If you had of asked Albert Einstein what the most powerful force in the universe was, what do you think he would say? Gravity? The strong nuclear force? The answer is none of these. Albert Einstein quoted that “compound interest is the most powerful force in the universe.” Einstein was being metaphorical of course but why would Time Magazine’s person of the 20th century say such a thing? This question is best answered with an example. If you or a relative had of invested $1,000 in the top 500 companies on the ASX in 1979 and reinvested all dividends, your investment would be worth $46,000 today. How does this work? The ability for your investment to grow so superbly is due to compounding returns. Take interest earned on a savings account for example. If the interest earned is reinvested back into the account then subsequent interest payments are not only paid on the original investment but also on the reinvested interest. This is exemplified in the following table. You can see that the case on the left for compounding interest has earned more interest than the case on the right where the interest is not reinvested.
|Compounding Interest||Simple Interest|
|Year||Investment Balance||Interest Earned||Investment Balance||Interest Earned|
|Total Interest||$2,155||Total Interest||$2,000|
An additional $155 may not seem like much, but let’s see what happens if we extend this investment over a longer period of time. As the figure below shows, the longer that the investment is left to compound then the more rapidly it starts to grow.
Compounding Applied to Shares
Thus far, I have been explaining compounding returns in the context of interest bearing investments. But what about shares. Instead of interest, shares pay out their profits to the shareholders in what is called a dividend. This dividend can be reinvested by using it to buy more shares. Each additional share earns additional dividends, thus, compounding can also be achieved by share investments. The figure below shows the annual value of the All Ordinaries Index. The compounding nature of the growth in the $10,000 investment can be seen to resemble an equivalent compounding interest of 12% per annum. That’s right, 12%. The fluctuation in value is caused by alternative factors that affect the share price.

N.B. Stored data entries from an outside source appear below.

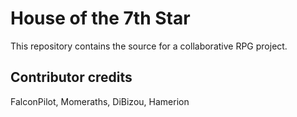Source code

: # House of the 7th Star

This repository contains the source for a collaborative RPG project.

## Contributor credits

FalconPilot, Momeraths, DiBizou, Hamerion
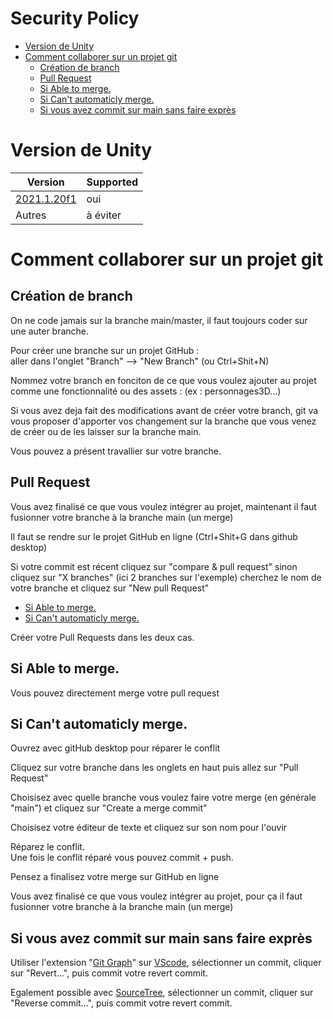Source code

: # Security Policy <!-- omit in toc -->

- [Version de Unity](#version-de-unity)
- [Comment collaborer sur un projet git](#comment-collaborer-sur-un-projet-git)
  - [Création de branch](#création-de-branch)
  - [Pull Request](#pull-request)
  - [Si Able to merge.](#si-able-to-merge)
  - [Si Can't automaticly merge.](#si-cant-automaticly-merge)
  - [Si vous avez commit sur main sans faire exprès](#si-vous-avez-commit-sur-main-sans-faire-exprès)

# Version de Unity

| Version                                                             | Supported |
| ------------------------------------------------------------------- | --------- |
| [2021.1.20f1](https://unity3d.com/fr/unity/whats-new/2021.1.20)     | oui       |
| Autres                                                              | à éviter  |

# Comment collaborer sur un projet git

## Création de branch

On ne code jamais sur la branche main/master, il faut toujours coder sur une auter branche.

Pour créer une branche sur un projet GitHub :  
aller dans l'onglet "Branch" --> "New Branch" (ou Ctrl+Shit+N)  

Nommez votre branch en fonciton de ce que vous voulez ajouter au projet comme une fonctionnalité ou des assets : (ex : personnages3D...)  

Si vous avez deja fait des modifications avant de créer votre branch, git va vous proposer d'apporter vos changement sur la branche que vous venez de créer ou de les laisser sur la branche main.  

Vous pouvez a présent travallier sur votre branche.  

## Pull Request

Vous avez finalisé ce que vous voulez intégrer au projet, maintenant il faut fusionner votre branche à la branche main (un merge)  

Il faut se rendre sur le projet GitHub en ligne (Ctrl+Shit+G dans github desktop)  

Si votre commit est récent cliquez sur "compare & pull request" sinon cliquez sur "X branches" (ici 2 branches sur l'exemple) cherchez le nom de votre branche et cliquez sur "New pull Request"

- [Si Able to merge.](#si-able-to-merge)  
- [Si Can't automaticly merge.](#si-cant-automaticly-merge)  

Créer votre Pull Requests dans les deux cas.

## Si Able to merge.

Vous pouvez directement merge votre pull request  

## Si Can't automaticly merge.

Ouvrez avec gitHub desktop pour réparer le conflit  

Cliquez sur votre branche dans les onglets en haut puis allez sur "Pull Request"  

Choisisez avec quelle branche vous voulez faire votre merge (en générale "main") et cliquez sur "Create a merge commit"  

Choisisez votre éditeur de texte et cliquez sur son nom pour l'ouvir  

Réparez le conflit.  
Une fois le conflit réparé vous pouvez commit + push.  

Pensez a finalisez votre merge sur GitHub en ligne  

Vous avez finalisé ce que vous voulez intégrer au projet, pour ça il faut fusionner votre branche à la branche main (un merge)  

## Si vous avez commit sur main sans faire exprès

Utiliser l'extension "[Git Graph](https://marketplace.visualstudio.com/items?itemName=mhutchie.git-graph)" sur [VScode](https://code.visualstudio.com/), sélectionner un commit, cliquer sur "Revert...", puis commit votre revert commit.

Egalement possible avec [SourceTree](https://www.sourcetreeapp.com/), sélectionner un commit, cliquer sur "Reverse commit...", puis commit votre revert commit.
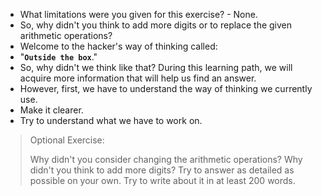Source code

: - What limitations were you given for this exercise? - None.
- So, why didn't you think to add more digits or to replace the given arithmetic operations?
- Welcome to the hacker's way of thinking called:
- "**`Outside the box`**."
- So, why didn't we think like that? During this learning path, we will acquire more information that will help us find an answer. 
- However, first, we have to understand the way of thinking we currently use. 
- Make it clearer. 
- Try to understand what we have to work on.

> Optional Exercise:
> 
> Why didn't you consider changing the arithmetic operations? Why didn't you think to add more digits? Try to answer as detailed as possible on your own. Try to write about it in at least 200 words.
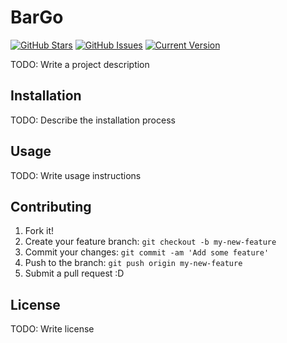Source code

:BarGo
============
[![GitHub Stars](https://img.shields.io/github/stars/nicolasthy/bargo.svg)](https://github.com/nicolasthy/bargo/stargazers) [![GitHub Issues](https://img.shields.io/github/issues/nicolasthy/bargo.svg)](https://github.com/nicolasthy/bargo/issues) [![Current Version](https://img.shields.io/badge/version-1.0.0-green.svg)](https://github.com/nicolasthy/bargo)

TODO: Write a project description

## Installation

TODO: Describe the installation process

## Usage

TODO: Write usage instructions

## Contributing

1. Fork it!
2. Create your feature branch: `git checkout -b my-new-feature`
3. Commit your changes: `git commit -am 'Add some feature'`
4. Push to the branch: `git push origin my-new-feature`
5. Submit a pull request :D

## License

TODO: Write license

Time in the Market is more important than Timing the Market
There is a famous quote for investing that says, “Time in the market is more important than timing the market.” Some people will hesitate from investing until the next low point in the share price. But when will that occur? No one knows. It is impossible to tell whether the share price next week will be lower or higher than it currently is. In waiting for the perfect entry point investors may forgo the opportunity to receive dividends and start their compounding journey. Furthermore, if you regularly invest indiscriminate of the share price, your portfolio benefits from dollar cost averaging. Therefore, rather than trying to time the highs and lows it is better to invest as early as possible to expose your savings to the greatest amount of time in the share market.